The What, the How, and the Why

“People don’t buy what you do, they buy why you do it.” – Simon Sinek

I recently stumbled upon this Ted Talk. Simon Sinek, author of Start With Why, states that he has identified why some organizations and individuals have been successful while others with similar talents and resources failed to live up to expectations. He cites Apple, The Wright Brothers and Martin Luther King, Jr. as examples of the former. Simply put, great leaders inspire action by first identifying why they do what they do. They start with their purpose. The how and the what come after that.

Here is the video.

This seems very applicable to schools and their leaders. Why do we do what we do? What motivates us to get up in the morning and go to work? These are important questions in my school, as we start to relook at our vision and mission during the initial implementation of professional learning communities. This process has had its ups and downs, but I don’t think we would be truly moving forward if we weren’t experiencing a bit of a bumpy ride.

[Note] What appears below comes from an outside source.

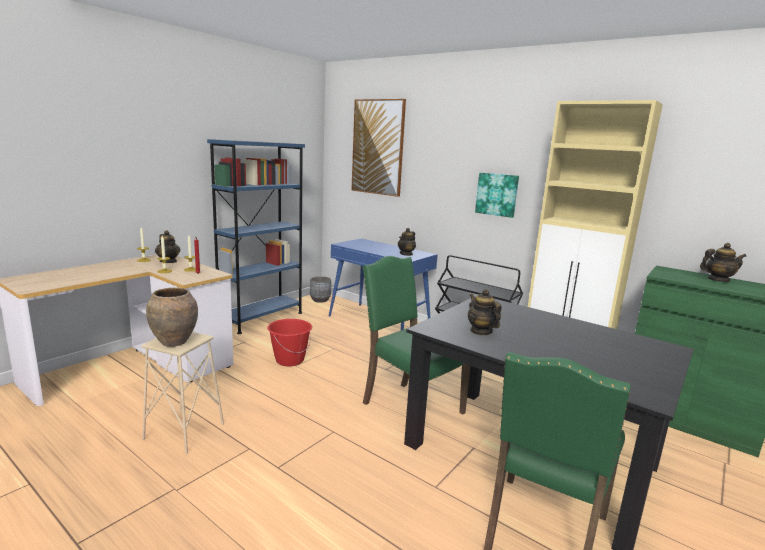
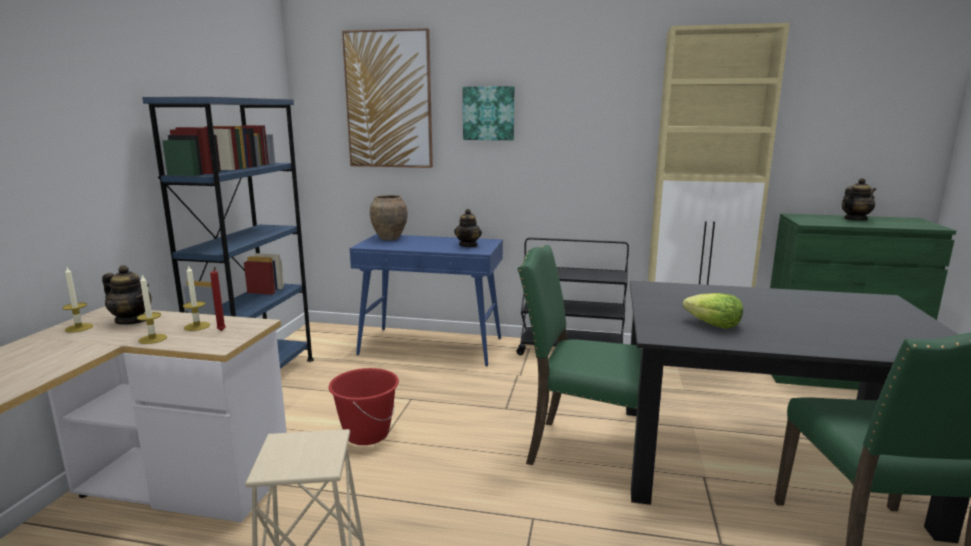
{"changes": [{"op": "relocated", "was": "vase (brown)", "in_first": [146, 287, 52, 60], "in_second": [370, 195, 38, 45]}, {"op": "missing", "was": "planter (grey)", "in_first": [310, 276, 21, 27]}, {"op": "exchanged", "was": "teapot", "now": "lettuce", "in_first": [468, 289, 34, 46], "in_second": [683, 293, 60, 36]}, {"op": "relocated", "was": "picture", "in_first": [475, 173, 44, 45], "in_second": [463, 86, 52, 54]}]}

Where is your school at in the process of developing a vision and mission? How are you selling the “why” to your customers, namely your students, families and community? Please share in the comments.

Author: Matt Renwick

Matt Renwick is an 18-year public educator who began as a 5th and 6th-grade teacher in Rudolph, WI. He now serves as an elementary principal for the Mineral Point Unified School District ( Matt also teaches online graduate courses in curriculum design and instructional leadership for the University of Wisconsin-Superior. He tweets @ReadByExample and writes for ASCD ( and Lead Literacy (

One thought on “The What, the How, and the Why”

  1. I saw this video a couple of months back as well. I wish I had viewed it a few years ago as I went through this process in my last school district. I just purchased the book, “Raising the Bar and Closing the Gap,” for my Building Leadership Team as we have picked developing a Professional Learning Community philosophy as our number one priority and goal for the District Strategic Plan. As you probably already know Matt, one of the first things you need to do as a PLC is develop a Vision Statement. It guides you in so many ways, and if written properly, it can make all the difference in your performance and decision making process. After we finish the book as a Leadership Team, and if we decide it is an excellent choice for everyone, we will do the first all staff book read in many years. Hopefully this will all bring us to a unified definition of what PLC means, and as we develop our Vision Statement, I am sure that I will share Simon’s Ted Talk, as he does an excellent job of summing up what a vision statement should be. I will let you know how it goes and I will probably have to share my own post on the details of the process.